[Collection entries]
= Beginning of Section =

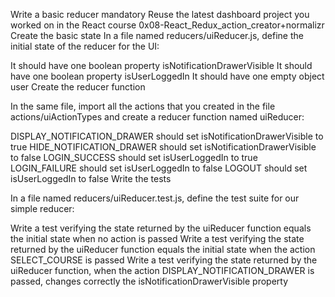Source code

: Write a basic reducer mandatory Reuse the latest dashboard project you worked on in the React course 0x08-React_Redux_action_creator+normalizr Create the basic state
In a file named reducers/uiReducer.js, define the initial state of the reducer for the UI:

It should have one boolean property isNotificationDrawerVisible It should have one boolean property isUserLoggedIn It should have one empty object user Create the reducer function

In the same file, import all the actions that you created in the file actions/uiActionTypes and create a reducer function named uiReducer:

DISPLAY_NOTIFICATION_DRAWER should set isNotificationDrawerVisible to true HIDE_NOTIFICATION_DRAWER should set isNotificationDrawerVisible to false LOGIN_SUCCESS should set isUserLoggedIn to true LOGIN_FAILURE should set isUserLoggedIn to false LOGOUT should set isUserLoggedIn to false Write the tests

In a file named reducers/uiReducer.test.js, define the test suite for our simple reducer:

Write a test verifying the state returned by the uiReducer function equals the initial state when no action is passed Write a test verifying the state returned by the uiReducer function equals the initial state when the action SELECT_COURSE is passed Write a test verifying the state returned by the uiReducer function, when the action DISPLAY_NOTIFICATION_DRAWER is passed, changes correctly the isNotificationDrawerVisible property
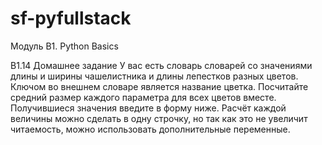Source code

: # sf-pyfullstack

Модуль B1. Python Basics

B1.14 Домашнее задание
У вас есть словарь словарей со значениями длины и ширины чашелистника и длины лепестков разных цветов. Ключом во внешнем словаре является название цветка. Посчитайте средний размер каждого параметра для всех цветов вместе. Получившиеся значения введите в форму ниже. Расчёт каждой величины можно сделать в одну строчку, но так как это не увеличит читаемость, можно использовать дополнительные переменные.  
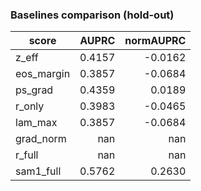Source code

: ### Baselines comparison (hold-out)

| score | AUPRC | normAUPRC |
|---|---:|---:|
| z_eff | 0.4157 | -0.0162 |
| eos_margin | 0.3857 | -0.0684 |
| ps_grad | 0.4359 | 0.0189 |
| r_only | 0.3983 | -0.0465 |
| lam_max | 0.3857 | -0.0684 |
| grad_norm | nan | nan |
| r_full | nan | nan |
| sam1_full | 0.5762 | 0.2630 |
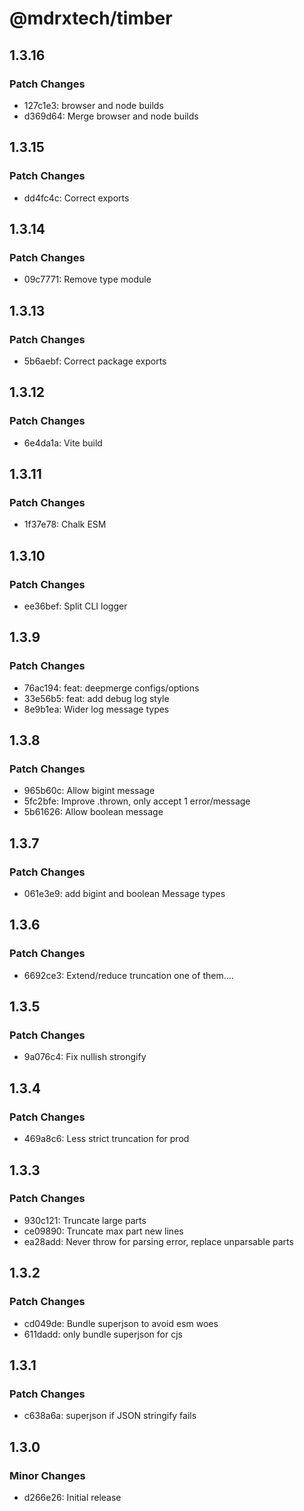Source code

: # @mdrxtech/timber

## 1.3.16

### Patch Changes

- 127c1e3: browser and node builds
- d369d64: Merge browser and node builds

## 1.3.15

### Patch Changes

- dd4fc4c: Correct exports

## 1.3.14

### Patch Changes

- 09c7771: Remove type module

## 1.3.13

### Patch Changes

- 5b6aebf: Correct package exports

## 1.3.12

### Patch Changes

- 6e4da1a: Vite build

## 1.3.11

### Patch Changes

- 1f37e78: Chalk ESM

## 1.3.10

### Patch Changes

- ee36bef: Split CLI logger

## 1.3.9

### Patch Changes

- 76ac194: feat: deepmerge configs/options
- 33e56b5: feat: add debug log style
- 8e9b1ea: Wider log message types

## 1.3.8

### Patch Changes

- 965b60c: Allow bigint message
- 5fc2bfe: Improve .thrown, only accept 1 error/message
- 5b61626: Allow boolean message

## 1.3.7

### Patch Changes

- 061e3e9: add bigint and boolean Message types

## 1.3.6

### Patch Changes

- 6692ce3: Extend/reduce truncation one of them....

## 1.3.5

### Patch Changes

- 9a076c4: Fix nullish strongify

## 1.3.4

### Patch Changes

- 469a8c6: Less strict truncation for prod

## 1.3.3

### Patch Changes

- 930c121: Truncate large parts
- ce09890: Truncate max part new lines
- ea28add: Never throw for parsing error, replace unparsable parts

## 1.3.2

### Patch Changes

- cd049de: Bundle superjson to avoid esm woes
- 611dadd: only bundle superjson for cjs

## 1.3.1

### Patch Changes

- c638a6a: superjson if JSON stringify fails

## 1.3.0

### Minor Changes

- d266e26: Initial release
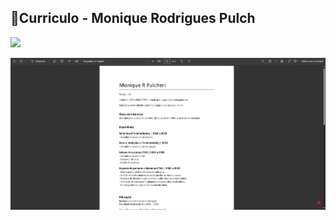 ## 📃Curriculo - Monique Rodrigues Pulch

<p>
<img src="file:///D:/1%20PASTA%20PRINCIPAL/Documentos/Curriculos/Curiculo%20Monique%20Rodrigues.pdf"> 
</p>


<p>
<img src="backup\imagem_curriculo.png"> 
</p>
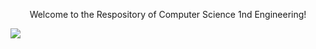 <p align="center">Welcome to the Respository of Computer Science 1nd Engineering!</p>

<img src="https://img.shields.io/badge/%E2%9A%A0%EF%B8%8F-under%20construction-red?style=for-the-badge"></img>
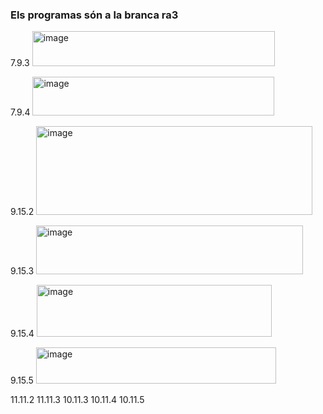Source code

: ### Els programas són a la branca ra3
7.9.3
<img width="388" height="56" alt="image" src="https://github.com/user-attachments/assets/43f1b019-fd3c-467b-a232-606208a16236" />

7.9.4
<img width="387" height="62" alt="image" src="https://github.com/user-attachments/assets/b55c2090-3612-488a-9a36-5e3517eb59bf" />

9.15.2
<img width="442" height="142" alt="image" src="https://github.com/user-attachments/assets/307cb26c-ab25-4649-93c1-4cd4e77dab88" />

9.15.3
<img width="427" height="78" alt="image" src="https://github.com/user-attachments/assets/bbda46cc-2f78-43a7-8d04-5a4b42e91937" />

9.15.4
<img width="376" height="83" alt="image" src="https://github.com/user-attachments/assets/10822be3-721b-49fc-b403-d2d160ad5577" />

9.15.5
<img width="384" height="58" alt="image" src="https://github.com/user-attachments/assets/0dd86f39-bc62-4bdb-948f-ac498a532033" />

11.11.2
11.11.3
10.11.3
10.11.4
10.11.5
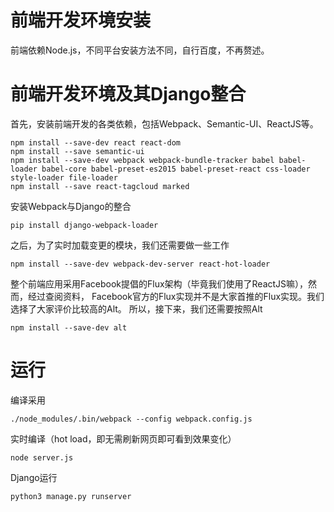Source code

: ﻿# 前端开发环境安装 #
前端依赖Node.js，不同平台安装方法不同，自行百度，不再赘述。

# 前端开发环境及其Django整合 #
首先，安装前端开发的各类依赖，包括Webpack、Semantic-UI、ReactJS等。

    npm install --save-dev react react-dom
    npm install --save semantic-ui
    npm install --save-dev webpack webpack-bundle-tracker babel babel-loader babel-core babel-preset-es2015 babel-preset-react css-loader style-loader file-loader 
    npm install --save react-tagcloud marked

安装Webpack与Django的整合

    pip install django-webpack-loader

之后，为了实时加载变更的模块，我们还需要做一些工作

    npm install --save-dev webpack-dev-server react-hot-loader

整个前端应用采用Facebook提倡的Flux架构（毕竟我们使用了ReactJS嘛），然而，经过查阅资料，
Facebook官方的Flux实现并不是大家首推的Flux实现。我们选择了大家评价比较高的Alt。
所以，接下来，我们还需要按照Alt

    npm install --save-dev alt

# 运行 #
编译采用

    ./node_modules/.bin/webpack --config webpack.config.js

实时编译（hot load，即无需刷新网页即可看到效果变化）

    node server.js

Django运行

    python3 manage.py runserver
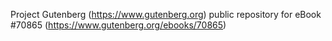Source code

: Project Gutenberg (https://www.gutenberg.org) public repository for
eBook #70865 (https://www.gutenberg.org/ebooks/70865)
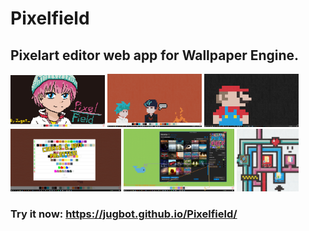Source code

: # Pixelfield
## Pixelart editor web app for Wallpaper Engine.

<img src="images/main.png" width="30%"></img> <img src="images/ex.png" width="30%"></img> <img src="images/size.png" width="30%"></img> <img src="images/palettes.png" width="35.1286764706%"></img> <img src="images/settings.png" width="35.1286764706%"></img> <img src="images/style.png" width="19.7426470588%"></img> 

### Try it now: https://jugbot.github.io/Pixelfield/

= End of Section =

(JOB ITEM):
Copy the source text from every listing above word for word, and leave the pictures out.

(ANSWER SPACE):
Source code

: Write a basic reducer mandatory Reuse the latest dashboard project you worked on in the React course 0x08-React_Redux_action_creator+normalizr Create the basic state
In a file named reducers/uiReducer.js, define the initial state of the reducer for the UI:

It should have one boolean property isNotificationDrawerVisible It should have one boolean property isUserLoggedIn It should have one empty object user Create the reducer function

In the same file, import all the actions that you created in the file actions/uiActionTypes and create a reducer function named uiReducer:

DISPLAY_NOTIFICATION_DRAWER should set isNotificationDrawerVisible to true HIDE_NOTIFICATION_DRAWER should set isNotificationDrawerVisible to false LOGIN_SUCCESS should set isUserLoggedIn to true LOGIN_FAILURE should set isUserLoggedIn to false LOGOUT should set isUserLoggedIn to false Write the tests

In a file named reducers/uiReducer.test.js, define the test suite for our simple reducer:

Write a test verifying the state returned by the uiReducer function equals the initial state when no action is passed Write a test verifying the state returned by the uiReducer function equals the initial state when the action SELECT_COURSE is passed Write a test verifying the state returned by the uiReducer function, when the action DISPLAY_NOTIFICATION_DRAWER is passed, changes correctly the isNotificationDrawerVisible property
Source code

: # sf-pyfullstack

Модуль B1. Python Basics

B1.14 Домашнее задание
У вас есть словарь словарей со значениями длины и ширины чашелистника и длины лепестков разных цветов. Ключом во внешнем словаре является название цветка. Посчитайте средний размер каждого параметра для всех цветов вместе. Получившиеся значения введите в форму ниже. Расчёт каждой величины можно сделать в одну строчку, но так как это не увеличит читаемость, можно использовать дополнительные переменные.  
Source code

: ### Baselines comparison (hold-out)

| score | AUPRC | normAUPRC |
|---|---:|---:|
| z_eff | 0.4157 | -0.0162 |
| eos_margin | 0.3857 | -0.0684 |
| ps_grad | 0.4359 | 0.0189 |
| r_only | 0.3983 | -0.0465 |
| lam_max | 0.3857 | -0.0684 |
| grad_norm | nan | nan |
| r_full | nan | nan |
| sam1_full | 0.5762 | 0.2630 |
Source code

: # @mdrxtech/timber

## 1.3.16

### Patch Changes

- 127c1e3: browser and node builds
- d369d64: Merge browser and node builds

## 1.3.15

### Patch Changes

- dd4fc4c: Correct exports

## 1.3.14

### Patch Changes

- 09c7771: Remove type module

## 1.3.13

### Patch Changes

- 5b6aebf: Correct package exports

## 1.3.12

### Patch Changes

- 6e4da1a: Vite build

## 1.3.11

### Patch Changes

- 1f37e78: Chalk ESM

## 1.3.10

### Patch Changes

- ee36bef: Split CLI logger

## 1.3.9

### Patch Changes

- 76ac194: feat: deepmerge configs/options
- 33e56b5: feat: add debug log style
- 8e9b1ea: Wider log message types

## 1.3.8

### Patch Changes

- 965b60c: Allow bigint message
- 5fc2bfe: Improve .thrown, only accept 1 error/message
- 5b61626: Allow boolean message

## 1.3.7

### Patch Changes

- 061e3e9: add bigint and boolean Message types

## 1.3.6

### Patch Changes

- 6692ce3: Extend/reduce truncation one of them....

## 1.3.5

### Patch Changes

- 9a076c4: Fix nullish strongify

## 1.3.4

### Patch Changes

- 469a8c6: Less strict truncation for prod

## 1.3.3

### Patch Changes

- 930c121: Truncate large parts
- ce09890: Truncate max part new lines
- ea28add: Never throw for parsing error, replace unparsable parts

## 1.3.2

### Patch Changes

- cd049de: Bundle superjson to avoid esm woes
- 611dadd: only bundle superjson for cjs

## 1.3.1

### Patch Changes

- c638a6a: superjson if JSON stringify fails

## 1.3.0

### Minor Changes

- d266e26: Initial release
 ## 📃Curriculo - Monique Rodrigues Pulch

<p>
<img src="file:///D:/1%20PASTA%20PRINCIPAL/Documentos/Curriculos/Curiculo%20Monique%20Rodrigues.pdf"> 
</p>


<p>
<img src="backup\imagem_curriculo.png"> 
</p>
 <p align="center">Welcome to the Respository of Computer Science 1nd Engineering!</p>

<img src="https://img.shields.io/badge/%E2%9A%A0%EF%B8%8F-under%20construction-red?style=for-the-badge"></img>
Source code

: ### Els programas són a la branca ra3
7.9.3
<img width="388" height="56" alt="image" src="https://github.com/user-attachments/assets/43f1b019-fd3c-467b-a232-606208a16236" />

7.9.4
<img width="387" height="62" alt="image" src="https://github.com/user-attachments/assets/b55c2090-3612-488a-9a36-5e3517eb59bf" />

9.15.2
<img width="442" height="142" alt="image" src="https://github.com/user-attachments/assets/307cb26c-ab25-4649-93c1-4cd4e77dab88" />

9.15.3
<img width="427" height="78" alt="image" src="https://github.com/user-attachments/assets/bbda46cc-2f78-43a7-8d04-5a4b42e91937" />

9.15.4
<img width="376" height="83" alt="image" src="https://github.com/user-attachments/assets/10822be3-721b-49fc-b403-d2d160ad5577" />

9.15.5
<img width="384" height="58" alt="image" src="https://github.com/user-attachments/assets/0dd86f39-bc62-4bdb-948f-ac498a532033" />

11.11.2
11.11.3
10.11.3
10.11.4
10.11.5
Source code

: ﻿# 前端开发环境安装 #
前端依赖Node.js，不同平台安装方法不同，自行百度，不再赘述。

# 前端开发环境及其Django整合 #
首先，安装前端开发的各类依赖，包括Webpack、Semantic-UI、ReactJS等。

    npm install --save-dev react react-dom
    npm install --save semantic-ui
    npm install --save-dev webpack webpack-bundle-tracker babel babel-loader babel-core babel-preset-es2015 babel-preset-react css-loader style-loader file-loader 
    npm install --save react-tagcloud marked

安装Webpack与Django的整合

    pip install django-webpack-loader

之后，为了实时加载变更的模块，我们还需要做一些工作

    npm install --save-dev webpack-dev-server react-hot-loader

整个前端应用采用Facebook提倡的Flux架构（毕竟我们使用了ReactJS嘛），然而，经过查阅资料，
Facebook官方的Flux实现并不是大家首推的Flux实现。我们选择了大家评价比较高的Alt。
所以，接下来，我们还需要按照Alt

    npm install --save-dev alt

# 运行 #
编译采用

    ./node_modules/.bin/webpack --config webpack.config.js

实时编译（hot load，即无需刷新网页即可看到效果变化）

    node server.js

Django运行

    python3 manage.py runserver
Source code

: Project Gutenberg (https://www.gutenberg.org) public repository for
eBook #70865 (https://www.gutenberg.org/ebooks/70865)
Source code

: # Pixelfield
## Pixelart editor web app for Wallpaper Engine.

<img src="images/main.png" width="30%"></img> <img src="images/ex.png" width="30%"></img> <img src="images/size.png" width="30%"></img> <img src="images/palettes.png" width="35.1286764706%"></img> <img src="images/settings.png" width="35.1286764706%"></img> <img src="images/style.png" width="19.7426470588%"></img> 

### Try it now: https://jugbot.github.io/Pixelfield/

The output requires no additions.